Print the records below from the first line through the line containing "Bыталкиватель", both included, word for word.

━━━ Material provided ━━━

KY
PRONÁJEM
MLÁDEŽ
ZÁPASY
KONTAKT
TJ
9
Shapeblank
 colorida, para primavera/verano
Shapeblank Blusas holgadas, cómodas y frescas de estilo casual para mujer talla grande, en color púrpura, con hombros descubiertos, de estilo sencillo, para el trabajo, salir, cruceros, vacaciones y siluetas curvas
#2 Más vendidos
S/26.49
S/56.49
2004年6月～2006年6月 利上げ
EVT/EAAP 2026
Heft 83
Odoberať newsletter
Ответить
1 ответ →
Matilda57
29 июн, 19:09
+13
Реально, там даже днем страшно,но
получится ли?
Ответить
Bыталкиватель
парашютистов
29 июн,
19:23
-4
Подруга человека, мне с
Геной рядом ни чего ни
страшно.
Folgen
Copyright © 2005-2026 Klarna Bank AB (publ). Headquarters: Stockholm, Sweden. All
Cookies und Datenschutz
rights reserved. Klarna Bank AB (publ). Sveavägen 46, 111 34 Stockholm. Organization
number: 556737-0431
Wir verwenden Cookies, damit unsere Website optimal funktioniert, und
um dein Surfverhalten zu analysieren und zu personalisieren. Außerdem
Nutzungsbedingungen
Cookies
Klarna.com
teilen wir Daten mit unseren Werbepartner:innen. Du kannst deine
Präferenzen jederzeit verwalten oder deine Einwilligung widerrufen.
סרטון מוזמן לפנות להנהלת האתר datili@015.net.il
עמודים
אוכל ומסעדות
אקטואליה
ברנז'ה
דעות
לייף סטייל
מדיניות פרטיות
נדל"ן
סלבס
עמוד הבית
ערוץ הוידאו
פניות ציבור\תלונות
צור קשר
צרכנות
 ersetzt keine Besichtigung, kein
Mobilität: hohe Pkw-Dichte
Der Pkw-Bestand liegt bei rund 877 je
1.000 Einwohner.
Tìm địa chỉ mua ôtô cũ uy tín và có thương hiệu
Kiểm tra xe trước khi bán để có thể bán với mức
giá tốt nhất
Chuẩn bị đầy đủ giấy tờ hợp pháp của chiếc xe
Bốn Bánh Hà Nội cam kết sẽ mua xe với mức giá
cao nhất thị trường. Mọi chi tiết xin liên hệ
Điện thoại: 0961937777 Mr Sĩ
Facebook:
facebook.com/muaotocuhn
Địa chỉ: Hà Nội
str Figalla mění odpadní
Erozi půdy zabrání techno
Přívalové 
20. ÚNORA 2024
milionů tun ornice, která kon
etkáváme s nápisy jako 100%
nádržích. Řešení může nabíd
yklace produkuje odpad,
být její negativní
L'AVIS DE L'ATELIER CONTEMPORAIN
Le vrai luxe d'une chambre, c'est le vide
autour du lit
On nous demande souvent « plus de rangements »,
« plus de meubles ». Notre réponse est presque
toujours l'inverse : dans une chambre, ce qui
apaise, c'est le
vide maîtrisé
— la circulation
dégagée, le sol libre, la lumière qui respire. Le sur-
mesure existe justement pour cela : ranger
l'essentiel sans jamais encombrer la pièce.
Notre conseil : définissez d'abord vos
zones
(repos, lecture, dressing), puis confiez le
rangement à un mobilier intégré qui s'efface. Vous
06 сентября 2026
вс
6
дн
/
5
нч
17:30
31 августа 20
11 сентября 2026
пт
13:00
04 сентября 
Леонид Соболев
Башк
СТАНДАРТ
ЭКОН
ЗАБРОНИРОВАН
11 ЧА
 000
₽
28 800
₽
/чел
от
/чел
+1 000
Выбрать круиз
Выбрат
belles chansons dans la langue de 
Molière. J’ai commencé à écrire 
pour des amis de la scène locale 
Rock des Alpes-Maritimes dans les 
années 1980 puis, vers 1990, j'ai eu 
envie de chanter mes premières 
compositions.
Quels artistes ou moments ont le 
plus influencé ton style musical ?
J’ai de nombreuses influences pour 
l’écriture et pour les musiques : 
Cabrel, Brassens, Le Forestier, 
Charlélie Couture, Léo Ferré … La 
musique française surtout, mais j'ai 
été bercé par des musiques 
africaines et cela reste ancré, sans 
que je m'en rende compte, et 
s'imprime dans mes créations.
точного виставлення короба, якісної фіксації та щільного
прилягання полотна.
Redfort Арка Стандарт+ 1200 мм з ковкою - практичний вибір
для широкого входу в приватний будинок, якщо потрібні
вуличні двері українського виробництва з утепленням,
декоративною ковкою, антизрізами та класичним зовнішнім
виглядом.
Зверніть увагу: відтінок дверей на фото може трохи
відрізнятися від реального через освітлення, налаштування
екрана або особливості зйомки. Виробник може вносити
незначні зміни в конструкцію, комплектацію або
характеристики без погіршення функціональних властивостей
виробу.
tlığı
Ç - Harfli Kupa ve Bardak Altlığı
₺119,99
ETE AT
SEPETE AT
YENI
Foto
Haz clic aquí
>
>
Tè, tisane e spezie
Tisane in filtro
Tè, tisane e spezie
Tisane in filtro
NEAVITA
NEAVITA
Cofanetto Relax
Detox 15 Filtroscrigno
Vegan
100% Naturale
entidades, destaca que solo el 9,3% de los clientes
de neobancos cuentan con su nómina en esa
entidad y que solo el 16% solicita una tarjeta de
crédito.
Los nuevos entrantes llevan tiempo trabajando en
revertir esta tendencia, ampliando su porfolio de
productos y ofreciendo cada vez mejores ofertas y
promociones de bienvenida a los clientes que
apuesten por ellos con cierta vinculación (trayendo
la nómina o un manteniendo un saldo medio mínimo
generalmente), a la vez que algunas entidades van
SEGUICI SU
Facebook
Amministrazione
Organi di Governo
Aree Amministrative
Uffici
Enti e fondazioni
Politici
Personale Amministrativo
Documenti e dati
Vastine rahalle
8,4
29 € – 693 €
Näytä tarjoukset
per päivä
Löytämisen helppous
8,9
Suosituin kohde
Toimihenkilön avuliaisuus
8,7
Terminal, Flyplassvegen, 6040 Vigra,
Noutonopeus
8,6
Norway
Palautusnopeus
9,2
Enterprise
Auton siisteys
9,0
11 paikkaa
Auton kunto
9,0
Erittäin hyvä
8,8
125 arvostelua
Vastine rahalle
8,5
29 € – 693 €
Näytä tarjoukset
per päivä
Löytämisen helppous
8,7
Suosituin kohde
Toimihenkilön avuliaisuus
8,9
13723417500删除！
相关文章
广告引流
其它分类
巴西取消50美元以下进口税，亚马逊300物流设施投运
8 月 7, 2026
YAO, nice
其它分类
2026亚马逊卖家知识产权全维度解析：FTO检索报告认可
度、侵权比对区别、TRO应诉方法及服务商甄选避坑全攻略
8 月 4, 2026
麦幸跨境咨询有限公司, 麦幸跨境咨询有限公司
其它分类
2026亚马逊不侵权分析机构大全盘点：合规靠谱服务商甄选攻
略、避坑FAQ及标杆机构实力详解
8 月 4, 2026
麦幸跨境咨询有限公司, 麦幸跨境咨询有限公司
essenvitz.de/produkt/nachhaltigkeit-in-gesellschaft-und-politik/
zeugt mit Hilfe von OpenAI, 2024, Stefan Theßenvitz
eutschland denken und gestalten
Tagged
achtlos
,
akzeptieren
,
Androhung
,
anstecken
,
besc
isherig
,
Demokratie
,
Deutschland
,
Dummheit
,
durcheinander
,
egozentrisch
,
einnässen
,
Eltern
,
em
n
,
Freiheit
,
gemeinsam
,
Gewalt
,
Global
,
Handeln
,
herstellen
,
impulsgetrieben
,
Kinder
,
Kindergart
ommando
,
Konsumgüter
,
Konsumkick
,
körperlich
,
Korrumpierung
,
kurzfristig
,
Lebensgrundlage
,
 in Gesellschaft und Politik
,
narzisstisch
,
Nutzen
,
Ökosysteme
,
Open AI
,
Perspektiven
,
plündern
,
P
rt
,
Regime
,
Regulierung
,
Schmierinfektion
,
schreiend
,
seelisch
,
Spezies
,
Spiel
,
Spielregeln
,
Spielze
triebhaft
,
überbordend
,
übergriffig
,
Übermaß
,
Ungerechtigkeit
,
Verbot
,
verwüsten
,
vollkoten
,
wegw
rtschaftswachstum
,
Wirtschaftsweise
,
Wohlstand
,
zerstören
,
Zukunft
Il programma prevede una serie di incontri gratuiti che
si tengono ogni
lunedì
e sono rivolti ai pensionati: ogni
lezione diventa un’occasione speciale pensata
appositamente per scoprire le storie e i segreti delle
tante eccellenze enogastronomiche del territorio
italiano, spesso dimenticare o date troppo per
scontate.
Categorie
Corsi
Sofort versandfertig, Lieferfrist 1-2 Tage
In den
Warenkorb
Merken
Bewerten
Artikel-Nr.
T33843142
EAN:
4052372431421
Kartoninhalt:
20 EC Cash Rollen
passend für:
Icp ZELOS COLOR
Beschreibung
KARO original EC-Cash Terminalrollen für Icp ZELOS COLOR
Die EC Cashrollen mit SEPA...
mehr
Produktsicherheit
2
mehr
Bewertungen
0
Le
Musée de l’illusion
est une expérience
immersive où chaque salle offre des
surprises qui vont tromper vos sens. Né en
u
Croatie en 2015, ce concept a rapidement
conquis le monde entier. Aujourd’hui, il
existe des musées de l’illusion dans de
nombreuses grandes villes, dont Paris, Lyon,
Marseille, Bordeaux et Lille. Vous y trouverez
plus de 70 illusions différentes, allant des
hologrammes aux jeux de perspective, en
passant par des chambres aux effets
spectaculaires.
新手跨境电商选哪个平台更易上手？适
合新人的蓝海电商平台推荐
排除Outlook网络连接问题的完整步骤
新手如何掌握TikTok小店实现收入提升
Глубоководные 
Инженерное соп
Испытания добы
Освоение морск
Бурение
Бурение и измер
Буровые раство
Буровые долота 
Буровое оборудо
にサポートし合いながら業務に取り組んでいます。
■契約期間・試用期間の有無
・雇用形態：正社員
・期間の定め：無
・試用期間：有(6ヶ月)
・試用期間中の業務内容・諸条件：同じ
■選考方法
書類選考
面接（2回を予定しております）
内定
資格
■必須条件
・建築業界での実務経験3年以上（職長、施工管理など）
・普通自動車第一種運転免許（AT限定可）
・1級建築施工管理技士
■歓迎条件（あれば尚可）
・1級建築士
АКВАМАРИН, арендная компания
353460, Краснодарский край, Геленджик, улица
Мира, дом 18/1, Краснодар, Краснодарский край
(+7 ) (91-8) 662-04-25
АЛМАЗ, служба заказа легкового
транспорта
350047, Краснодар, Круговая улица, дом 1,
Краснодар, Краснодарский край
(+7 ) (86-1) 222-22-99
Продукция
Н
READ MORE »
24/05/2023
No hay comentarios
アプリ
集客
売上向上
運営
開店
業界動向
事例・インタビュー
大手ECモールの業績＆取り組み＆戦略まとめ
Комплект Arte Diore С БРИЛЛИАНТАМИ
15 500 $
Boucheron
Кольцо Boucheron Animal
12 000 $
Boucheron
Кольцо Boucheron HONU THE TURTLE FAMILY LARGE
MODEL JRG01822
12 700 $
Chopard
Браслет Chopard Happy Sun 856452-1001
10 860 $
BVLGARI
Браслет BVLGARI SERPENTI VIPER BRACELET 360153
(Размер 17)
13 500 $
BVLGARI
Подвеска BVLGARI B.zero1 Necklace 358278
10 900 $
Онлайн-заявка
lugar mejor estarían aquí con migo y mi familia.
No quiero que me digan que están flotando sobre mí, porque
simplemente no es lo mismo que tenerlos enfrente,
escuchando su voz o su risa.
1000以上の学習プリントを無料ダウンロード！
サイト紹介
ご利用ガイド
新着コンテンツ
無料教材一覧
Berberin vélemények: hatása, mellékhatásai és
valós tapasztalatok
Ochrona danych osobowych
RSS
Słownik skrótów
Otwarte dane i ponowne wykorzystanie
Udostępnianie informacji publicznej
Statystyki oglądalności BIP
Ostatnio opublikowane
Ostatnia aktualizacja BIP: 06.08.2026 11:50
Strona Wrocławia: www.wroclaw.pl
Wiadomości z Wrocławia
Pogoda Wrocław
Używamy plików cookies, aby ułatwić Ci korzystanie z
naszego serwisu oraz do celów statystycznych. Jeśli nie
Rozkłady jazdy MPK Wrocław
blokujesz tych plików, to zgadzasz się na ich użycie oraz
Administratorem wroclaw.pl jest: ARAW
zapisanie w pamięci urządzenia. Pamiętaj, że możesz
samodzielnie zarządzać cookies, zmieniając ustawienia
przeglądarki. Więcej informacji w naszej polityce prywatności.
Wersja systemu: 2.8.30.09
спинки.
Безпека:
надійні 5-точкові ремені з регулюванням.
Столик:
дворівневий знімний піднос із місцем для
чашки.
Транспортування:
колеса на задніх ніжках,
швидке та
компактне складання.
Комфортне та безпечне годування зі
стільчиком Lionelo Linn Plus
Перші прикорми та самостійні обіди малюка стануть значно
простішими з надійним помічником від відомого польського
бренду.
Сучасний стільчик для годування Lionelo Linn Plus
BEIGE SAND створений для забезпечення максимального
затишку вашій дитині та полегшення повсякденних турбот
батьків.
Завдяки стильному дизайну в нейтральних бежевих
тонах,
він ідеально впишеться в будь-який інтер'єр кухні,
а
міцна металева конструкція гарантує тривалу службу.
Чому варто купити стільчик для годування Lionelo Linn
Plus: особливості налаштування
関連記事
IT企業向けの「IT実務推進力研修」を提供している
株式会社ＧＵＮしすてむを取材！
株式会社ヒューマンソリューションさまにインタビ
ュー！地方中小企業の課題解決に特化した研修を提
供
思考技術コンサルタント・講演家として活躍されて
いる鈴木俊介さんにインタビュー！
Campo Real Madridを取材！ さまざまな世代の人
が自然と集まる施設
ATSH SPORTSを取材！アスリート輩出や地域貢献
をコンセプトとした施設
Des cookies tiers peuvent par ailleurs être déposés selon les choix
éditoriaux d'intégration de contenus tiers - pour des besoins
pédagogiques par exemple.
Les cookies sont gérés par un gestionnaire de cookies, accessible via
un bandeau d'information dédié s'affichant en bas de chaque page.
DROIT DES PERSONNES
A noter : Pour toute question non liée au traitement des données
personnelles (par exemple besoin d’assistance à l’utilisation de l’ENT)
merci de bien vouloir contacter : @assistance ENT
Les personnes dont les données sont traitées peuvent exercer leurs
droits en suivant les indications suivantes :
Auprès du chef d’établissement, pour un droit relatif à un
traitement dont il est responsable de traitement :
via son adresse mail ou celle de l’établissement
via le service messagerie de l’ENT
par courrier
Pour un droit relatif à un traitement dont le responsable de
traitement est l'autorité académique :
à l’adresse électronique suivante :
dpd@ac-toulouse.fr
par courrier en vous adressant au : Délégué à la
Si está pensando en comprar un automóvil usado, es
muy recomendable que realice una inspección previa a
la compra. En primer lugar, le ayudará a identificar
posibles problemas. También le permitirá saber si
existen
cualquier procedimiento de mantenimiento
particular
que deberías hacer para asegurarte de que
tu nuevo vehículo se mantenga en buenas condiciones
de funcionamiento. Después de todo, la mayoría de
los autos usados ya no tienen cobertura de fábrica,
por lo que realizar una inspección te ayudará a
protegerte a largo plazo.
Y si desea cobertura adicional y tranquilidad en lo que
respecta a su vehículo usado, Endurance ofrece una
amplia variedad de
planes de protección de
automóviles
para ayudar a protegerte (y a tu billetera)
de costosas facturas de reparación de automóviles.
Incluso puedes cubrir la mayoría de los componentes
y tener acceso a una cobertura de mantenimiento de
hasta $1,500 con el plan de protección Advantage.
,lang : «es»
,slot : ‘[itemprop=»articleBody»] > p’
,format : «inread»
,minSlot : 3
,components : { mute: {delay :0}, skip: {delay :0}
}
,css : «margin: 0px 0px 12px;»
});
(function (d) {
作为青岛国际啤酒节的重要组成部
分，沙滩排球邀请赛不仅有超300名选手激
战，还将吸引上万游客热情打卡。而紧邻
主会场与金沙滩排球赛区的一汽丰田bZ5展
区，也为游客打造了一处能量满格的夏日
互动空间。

━━━

[Reply]:
KY
PRONÁJEM
MLÁDEŽ
ZÁPASY
KONTAKT
TJ
9
Shapeblank
 colorida, para primavera/verano
Shapeblank Blusas holgadas, cómodas y frescas de estilo casual para mujer talla grande, en color púrpura, con hombros descubiertos, de estilo sencillo, para el trabajo, salir, cruceros, vacaciones y siluetas curvas
#2 Más vendidos
S/26.49
S/56.49
2004年6月～2006年6月 利上げ
EVT/EAAP 2026
Heft 83
Odoberať newsletter
Ответить
1 ответ →
Matilda57
29 июн, 19:09
+13
Реально, там даже днем страшно,но
получится ли?
Ответить
Bыталкиватель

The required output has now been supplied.